§ Provided records
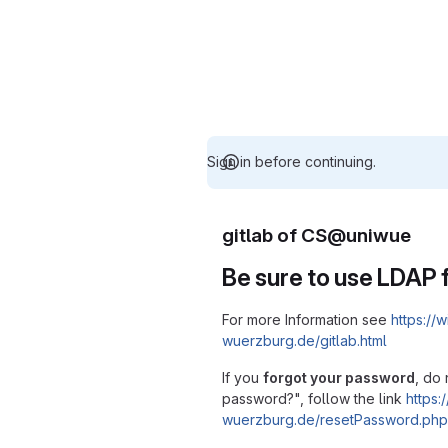
Sign in before continuing.
gitlab of CS@uniwue
Be sure to use LDAP f
For more Information see
https://w
wuerzburg.de/gitlab.html
If you
forgot your password
, do 
password?", follow the link
https:/
wuerzburg.de/resetPassword.php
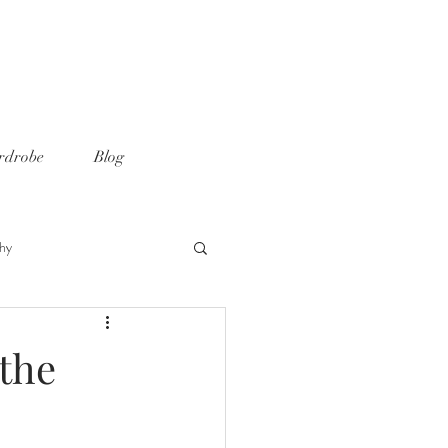
rdrobe
Blog
hy
 the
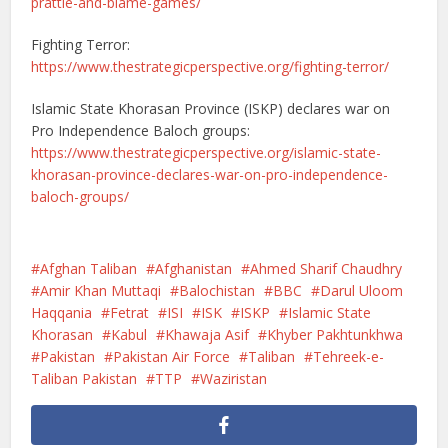
prattle-and-blame-games/
Fighting Terror:
https://www.thestrategicperspective.org/fighting-terror/
Islamic State Khorasan Province (ISKP) declares war on
Pro Independence Baloch groups:
https://www.thestrategicperspective.org/islamic-state-
khorasan-province-declares-war-on-pro-independence-
baloch-groups/
Afghan Taliban
Afghanistan
Ahmed Sharif Chaudhry
Amir Khan Muttaqi
Balochistan
BBC
Darul Uloom
Haqqania
Fetrat
ISI
ISK
ISKP
Islamic State
Khorasan
Kabul
Khawaja Asif
Khyber Pakhtunkhwa
Pakistan
Pakistan Air Force
Taliban
Tehreek-e-
Taliban Pakistan
TTP
Waziristan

§ Task to carry out
Find each line above that contains the string "Pakistan", treating uppercase and lowercase as different, and copy every such line.

§ Task result
Pakistan
Pakistan Air Force
Taliban Pakistan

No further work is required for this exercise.